Existence of Rotating Stars with Variable Entropy

TL;DR

This paper proves the existence of differentially rotating stars with variable entropy, extending previous models that assumed constant entropy, by developing a new perturbative method to handle the coupled hyperbolic-elliptic system.

Contribution

It introduces a novel perturbative approach to construct rotating star solutions with variable entropy, overcoming the limitations of prior methods that required constant entropy.

Findings

Existence of rotating stars with small angular velocity and entropy variation.

Construction of solutions bifurcating from non-rotating stars.

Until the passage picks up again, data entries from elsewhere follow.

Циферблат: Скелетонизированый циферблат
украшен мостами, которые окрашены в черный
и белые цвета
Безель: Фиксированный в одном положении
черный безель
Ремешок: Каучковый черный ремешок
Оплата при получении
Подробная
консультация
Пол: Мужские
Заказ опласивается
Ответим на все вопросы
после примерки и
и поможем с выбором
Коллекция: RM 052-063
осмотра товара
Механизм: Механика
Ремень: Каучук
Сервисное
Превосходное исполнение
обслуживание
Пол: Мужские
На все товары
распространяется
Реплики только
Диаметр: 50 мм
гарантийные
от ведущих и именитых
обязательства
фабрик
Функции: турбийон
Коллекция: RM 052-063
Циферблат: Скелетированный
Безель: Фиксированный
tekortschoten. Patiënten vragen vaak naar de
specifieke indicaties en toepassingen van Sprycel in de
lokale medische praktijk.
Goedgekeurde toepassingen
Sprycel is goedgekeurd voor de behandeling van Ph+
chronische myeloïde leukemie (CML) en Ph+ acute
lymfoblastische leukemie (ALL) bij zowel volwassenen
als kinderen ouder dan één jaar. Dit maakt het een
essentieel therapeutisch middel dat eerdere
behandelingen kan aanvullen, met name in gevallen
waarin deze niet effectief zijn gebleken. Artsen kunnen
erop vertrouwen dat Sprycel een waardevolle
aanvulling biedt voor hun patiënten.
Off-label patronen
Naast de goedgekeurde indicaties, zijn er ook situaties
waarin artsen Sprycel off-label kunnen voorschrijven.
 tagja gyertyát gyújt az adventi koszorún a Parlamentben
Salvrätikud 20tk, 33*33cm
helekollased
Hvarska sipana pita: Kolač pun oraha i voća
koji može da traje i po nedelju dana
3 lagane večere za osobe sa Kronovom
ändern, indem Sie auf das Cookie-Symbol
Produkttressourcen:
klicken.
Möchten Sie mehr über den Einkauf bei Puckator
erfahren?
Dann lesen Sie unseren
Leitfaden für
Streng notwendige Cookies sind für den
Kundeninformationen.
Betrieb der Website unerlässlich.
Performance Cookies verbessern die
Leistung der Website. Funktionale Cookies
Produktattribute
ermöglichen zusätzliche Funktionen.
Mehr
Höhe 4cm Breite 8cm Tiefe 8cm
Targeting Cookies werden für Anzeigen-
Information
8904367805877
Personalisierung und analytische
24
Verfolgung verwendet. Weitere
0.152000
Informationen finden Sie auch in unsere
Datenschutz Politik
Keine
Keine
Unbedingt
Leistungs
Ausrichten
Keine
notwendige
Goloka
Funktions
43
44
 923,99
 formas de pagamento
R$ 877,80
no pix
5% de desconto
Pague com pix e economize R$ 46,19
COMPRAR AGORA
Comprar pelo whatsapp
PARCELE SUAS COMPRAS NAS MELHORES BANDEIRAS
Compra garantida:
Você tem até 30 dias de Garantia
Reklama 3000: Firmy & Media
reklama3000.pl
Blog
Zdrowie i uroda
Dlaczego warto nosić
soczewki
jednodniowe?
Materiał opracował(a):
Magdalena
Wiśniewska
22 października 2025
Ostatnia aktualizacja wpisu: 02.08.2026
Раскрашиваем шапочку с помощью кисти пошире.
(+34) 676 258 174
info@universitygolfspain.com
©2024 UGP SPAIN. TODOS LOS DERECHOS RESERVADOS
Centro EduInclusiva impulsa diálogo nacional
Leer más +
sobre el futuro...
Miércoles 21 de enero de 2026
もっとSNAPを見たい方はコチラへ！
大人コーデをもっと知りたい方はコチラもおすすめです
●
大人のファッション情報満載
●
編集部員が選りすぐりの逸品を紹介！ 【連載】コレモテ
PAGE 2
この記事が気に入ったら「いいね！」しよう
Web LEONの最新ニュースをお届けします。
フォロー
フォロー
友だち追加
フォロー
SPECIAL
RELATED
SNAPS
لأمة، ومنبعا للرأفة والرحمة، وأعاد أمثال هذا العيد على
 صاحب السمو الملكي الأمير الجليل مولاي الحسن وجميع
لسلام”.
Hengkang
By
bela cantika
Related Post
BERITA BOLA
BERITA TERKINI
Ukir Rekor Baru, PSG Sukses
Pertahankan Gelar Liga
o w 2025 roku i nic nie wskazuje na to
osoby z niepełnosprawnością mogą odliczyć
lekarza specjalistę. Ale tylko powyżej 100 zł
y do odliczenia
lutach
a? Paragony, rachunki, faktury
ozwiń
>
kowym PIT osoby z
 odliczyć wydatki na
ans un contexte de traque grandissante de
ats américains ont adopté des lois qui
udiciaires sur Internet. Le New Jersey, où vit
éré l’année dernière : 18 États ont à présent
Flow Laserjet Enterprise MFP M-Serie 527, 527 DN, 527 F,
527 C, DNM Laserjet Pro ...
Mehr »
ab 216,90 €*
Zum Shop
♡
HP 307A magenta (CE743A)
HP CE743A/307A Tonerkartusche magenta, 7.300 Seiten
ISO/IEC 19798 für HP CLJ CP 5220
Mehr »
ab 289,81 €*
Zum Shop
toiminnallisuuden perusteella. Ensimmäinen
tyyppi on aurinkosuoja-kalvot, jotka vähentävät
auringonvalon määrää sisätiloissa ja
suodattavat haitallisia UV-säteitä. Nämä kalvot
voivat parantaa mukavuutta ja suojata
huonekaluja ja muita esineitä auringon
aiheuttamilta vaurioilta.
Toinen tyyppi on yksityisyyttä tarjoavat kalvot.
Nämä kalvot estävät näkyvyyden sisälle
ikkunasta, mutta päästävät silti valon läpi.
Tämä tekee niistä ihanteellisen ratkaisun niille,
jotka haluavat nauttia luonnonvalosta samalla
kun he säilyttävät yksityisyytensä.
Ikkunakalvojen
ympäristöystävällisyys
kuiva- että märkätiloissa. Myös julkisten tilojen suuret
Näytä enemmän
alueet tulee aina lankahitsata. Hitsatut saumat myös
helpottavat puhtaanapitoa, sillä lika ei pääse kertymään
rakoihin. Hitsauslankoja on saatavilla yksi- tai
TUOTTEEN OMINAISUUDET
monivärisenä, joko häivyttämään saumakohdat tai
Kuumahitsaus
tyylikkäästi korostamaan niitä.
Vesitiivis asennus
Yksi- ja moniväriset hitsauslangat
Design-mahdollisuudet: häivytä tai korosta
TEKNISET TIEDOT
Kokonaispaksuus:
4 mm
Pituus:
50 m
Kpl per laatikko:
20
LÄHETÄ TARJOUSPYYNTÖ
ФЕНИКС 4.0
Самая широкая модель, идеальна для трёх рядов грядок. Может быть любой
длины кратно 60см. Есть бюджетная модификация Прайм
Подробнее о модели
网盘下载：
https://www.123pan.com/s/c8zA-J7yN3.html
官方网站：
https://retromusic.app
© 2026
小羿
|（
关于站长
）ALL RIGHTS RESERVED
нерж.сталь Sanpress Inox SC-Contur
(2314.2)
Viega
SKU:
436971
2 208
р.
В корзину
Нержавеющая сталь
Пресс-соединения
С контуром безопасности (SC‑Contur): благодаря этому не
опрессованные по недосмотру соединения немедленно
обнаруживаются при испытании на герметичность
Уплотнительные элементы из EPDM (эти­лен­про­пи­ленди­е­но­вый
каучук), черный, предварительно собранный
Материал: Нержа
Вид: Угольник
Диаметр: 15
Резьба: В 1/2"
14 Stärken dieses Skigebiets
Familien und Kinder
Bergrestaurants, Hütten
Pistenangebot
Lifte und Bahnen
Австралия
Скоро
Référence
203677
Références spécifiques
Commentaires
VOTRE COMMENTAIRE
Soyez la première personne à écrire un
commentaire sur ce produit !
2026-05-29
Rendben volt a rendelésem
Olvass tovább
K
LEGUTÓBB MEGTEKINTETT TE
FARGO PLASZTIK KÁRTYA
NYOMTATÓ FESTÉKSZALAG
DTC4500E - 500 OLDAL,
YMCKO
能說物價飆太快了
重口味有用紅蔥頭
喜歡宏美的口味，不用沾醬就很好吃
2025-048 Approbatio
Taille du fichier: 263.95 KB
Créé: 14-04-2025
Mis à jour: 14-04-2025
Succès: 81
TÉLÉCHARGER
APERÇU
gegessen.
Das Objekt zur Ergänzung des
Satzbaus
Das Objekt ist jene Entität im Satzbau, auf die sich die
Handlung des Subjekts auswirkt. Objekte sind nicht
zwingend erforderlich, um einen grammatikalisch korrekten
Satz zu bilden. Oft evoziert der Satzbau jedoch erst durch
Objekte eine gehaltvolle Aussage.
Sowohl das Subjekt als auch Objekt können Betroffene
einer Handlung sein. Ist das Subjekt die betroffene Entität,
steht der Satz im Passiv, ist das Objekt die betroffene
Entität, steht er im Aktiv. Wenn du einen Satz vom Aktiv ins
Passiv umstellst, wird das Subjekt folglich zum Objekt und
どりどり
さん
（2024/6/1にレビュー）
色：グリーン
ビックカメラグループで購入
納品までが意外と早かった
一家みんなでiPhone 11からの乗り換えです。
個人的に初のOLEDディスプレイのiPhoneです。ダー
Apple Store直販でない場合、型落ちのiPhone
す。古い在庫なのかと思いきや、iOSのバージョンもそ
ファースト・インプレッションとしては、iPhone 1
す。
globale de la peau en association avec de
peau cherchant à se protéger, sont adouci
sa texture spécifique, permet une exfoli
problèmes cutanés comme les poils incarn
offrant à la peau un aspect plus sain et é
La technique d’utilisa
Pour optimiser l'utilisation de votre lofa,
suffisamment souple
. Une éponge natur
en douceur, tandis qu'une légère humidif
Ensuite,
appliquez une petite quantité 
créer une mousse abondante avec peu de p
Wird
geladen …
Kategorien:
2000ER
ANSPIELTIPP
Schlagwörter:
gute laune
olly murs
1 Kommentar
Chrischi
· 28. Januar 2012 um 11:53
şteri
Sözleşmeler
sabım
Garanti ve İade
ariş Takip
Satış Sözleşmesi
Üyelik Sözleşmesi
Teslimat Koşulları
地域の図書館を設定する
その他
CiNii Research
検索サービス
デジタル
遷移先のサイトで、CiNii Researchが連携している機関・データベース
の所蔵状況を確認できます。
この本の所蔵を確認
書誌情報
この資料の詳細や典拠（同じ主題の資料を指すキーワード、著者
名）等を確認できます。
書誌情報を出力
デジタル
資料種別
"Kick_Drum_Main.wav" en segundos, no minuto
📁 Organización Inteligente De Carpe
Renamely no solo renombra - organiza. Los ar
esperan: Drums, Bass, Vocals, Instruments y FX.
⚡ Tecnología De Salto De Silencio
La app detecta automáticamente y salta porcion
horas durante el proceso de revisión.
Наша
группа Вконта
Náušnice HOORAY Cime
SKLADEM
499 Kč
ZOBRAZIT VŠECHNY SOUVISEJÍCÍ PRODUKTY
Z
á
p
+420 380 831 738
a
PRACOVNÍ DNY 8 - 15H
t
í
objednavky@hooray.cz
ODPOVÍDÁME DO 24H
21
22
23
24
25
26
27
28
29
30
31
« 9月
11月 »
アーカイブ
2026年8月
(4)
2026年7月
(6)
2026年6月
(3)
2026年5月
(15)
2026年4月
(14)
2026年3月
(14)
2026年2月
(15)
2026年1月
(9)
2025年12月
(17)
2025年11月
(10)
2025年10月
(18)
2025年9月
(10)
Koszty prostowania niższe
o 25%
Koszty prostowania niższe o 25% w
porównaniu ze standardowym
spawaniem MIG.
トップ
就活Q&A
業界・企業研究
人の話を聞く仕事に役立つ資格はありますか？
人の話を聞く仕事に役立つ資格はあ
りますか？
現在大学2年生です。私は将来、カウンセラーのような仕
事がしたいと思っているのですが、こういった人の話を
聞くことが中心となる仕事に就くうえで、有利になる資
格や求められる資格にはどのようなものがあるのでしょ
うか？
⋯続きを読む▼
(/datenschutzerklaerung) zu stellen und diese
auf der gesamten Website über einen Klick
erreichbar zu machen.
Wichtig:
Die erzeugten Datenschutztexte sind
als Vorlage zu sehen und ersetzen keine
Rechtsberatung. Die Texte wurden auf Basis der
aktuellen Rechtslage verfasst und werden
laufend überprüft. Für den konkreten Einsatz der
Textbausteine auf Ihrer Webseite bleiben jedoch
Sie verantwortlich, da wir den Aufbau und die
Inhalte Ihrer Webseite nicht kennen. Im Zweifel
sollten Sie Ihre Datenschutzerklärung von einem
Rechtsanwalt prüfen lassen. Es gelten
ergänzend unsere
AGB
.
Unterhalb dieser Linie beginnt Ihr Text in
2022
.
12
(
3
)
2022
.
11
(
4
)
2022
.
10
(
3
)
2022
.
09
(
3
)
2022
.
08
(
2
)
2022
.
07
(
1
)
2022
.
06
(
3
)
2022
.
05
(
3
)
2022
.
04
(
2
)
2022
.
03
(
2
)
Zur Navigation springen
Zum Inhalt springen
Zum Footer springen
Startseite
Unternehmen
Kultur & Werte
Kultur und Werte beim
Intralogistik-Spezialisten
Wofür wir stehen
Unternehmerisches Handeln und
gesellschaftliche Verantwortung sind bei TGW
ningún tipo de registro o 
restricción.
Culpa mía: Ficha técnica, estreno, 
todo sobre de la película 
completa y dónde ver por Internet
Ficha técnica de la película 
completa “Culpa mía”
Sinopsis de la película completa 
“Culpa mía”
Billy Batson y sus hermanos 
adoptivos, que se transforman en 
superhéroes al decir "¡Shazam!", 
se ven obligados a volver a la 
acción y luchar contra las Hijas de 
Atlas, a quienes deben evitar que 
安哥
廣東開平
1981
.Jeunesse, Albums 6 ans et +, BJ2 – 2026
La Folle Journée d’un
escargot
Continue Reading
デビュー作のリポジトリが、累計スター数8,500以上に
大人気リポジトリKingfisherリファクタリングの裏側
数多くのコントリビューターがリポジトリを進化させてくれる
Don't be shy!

Development of a new method to handle coupled hyperbolic-elliptic equations.

Abstract

We model a rotating star as a compressible fluid subject to gravitational forces. In almost all the mathematical literature the entropy is considered to be constant. Here we allow it to be variable. We consider a star that steadily rotates differentially around a fixed axis, say the $z$-axis. We prove the existence of a family of such stars with small angular velocity $\omega$ and small entropy variation $s$ and with an equation of state $p=Ke^s\rho^\gamma$. Our analysis reduces to a hyperbolic equation for the modified entropy coupled to an elliptic equation for the modified density, together with a mass constraint. Due to the variable entropy and the consequent loss of both regularity and variational structure, all the methods in the previous literature fail. We develop a new ad hoc perturbative strategy that allows us to construct rotating stars that bifurcate from the non-rotating ones.